Yes, there are numerous resources and organizations that offer support and information for incorporating fidget toys in the classroom. The American Occupational Therapy Association (AOTA) is a prominent organization that provides guidance and research on the use of sensory tools, including fidget toys, to support students’ learning and attention needs. Additionally, Child Mind Institute and offer online resources and articles that discuss the benefits and implementation strategies for fidget toys in educational settings. Educational forums, such as Teachers Pay Teachers, also have a wealth of ideas shared by educators on how to effectively integrate fidget toys into classroom activities and learning experiences. These platforms can be invaluable for teachers seeking to create an inclusive and engaging learning environment for all students, especially those with sensory processing challenges.
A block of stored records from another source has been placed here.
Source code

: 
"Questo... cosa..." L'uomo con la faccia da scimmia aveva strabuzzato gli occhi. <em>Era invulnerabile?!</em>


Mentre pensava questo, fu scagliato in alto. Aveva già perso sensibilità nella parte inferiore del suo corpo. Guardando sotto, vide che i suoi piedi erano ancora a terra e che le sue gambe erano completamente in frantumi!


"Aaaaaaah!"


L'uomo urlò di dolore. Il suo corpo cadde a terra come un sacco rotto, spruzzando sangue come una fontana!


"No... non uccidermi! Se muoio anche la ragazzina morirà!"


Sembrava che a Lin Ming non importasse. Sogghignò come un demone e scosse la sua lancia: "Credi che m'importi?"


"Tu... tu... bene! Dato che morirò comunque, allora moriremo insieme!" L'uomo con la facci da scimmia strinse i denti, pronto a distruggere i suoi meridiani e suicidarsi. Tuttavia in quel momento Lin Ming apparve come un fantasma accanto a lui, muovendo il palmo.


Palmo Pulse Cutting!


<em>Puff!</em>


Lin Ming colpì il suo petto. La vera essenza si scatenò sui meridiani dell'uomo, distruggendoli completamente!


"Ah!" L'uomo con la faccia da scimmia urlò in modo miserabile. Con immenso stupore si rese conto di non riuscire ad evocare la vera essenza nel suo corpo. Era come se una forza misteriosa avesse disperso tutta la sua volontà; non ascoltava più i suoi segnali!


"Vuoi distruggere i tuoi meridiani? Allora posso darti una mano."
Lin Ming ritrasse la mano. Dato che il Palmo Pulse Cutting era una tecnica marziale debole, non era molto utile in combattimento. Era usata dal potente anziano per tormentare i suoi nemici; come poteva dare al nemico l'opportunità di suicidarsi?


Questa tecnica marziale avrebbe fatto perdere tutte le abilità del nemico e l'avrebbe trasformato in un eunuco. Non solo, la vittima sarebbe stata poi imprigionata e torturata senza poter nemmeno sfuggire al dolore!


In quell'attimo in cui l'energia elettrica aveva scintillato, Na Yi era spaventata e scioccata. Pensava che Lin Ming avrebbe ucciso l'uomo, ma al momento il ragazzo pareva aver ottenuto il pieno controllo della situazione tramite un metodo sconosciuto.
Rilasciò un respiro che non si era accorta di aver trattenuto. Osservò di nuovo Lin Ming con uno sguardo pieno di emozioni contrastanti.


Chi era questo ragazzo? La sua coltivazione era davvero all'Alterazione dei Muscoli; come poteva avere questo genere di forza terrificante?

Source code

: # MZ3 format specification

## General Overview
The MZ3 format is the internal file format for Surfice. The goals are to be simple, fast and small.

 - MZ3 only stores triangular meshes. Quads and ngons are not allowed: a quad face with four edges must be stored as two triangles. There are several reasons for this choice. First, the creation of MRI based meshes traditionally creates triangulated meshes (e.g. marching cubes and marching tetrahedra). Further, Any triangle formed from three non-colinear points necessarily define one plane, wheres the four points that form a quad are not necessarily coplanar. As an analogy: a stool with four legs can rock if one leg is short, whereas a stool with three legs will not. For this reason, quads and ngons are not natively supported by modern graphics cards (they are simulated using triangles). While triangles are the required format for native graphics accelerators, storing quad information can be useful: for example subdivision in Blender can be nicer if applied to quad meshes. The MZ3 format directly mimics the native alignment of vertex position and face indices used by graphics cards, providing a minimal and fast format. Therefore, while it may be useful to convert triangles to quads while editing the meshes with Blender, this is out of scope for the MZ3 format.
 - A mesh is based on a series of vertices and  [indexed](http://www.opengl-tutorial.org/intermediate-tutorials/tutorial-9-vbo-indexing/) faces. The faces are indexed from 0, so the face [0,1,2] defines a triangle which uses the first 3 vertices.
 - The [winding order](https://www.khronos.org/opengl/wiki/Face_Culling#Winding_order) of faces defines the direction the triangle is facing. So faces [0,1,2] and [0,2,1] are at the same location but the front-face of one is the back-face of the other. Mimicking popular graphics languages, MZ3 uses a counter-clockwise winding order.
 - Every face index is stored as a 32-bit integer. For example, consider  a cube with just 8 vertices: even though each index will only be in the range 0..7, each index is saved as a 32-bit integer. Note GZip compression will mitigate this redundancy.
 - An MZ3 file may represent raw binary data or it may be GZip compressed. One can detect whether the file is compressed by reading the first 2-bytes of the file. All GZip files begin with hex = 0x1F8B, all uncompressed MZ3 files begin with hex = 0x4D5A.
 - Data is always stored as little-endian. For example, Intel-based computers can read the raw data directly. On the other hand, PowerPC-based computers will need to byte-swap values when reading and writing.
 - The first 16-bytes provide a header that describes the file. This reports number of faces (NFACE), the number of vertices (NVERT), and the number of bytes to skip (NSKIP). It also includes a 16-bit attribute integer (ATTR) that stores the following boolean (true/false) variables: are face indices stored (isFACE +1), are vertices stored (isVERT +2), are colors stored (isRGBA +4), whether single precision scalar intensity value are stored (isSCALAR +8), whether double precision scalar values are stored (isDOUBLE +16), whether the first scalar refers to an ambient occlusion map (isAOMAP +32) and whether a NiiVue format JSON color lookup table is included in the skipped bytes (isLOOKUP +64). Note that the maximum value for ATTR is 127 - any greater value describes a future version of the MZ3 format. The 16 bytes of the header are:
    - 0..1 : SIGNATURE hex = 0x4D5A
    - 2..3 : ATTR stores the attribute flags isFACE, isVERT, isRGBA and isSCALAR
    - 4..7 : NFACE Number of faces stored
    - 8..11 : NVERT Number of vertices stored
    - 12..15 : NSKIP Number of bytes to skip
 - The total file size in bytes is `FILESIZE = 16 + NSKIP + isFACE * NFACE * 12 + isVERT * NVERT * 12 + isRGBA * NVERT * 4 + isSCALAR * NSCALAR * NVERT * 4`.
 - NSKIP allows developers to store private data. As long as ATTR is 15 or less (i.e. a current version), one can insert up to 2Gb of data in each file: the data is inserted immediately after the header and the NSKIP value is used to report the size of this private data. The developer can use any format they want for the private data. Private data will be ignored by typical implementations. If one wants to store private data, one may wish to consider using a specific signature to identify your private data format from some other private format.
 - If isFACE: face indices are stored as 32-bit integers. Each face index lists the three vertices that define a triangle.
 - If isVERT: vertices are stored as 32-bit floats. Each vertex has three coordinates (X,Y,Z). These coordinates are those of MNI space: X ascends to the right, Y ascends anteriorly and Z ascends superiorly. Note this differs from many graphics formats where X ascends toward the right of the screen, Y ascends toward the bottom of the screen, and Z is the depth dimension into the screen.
Are there any potential drawbacks to using fidget toys in the classroom

While the benefits of fidget toys are widely acknowledged, there are potential drawbacks to their use in the classroom. One such concern is the possibility of fidget toys becoming a distraction, not just for the user but also for peers. If not properly managed, these toys might shift students' focus away from the lesson and onto the toy. Additionally, there's a risk of creating a dependency on these tools for concentration, which may hinder the development of internal strategies for managing attention and anxiety. Lastly, the social dynamics of the classroom could be affected if some students feel left out or jealous of others' toys, potentially leading to conflicts or distractions. Therefore, while fidget toys serve as helpful aids for many students, their implementation requires thoughtful consideration and management by educators.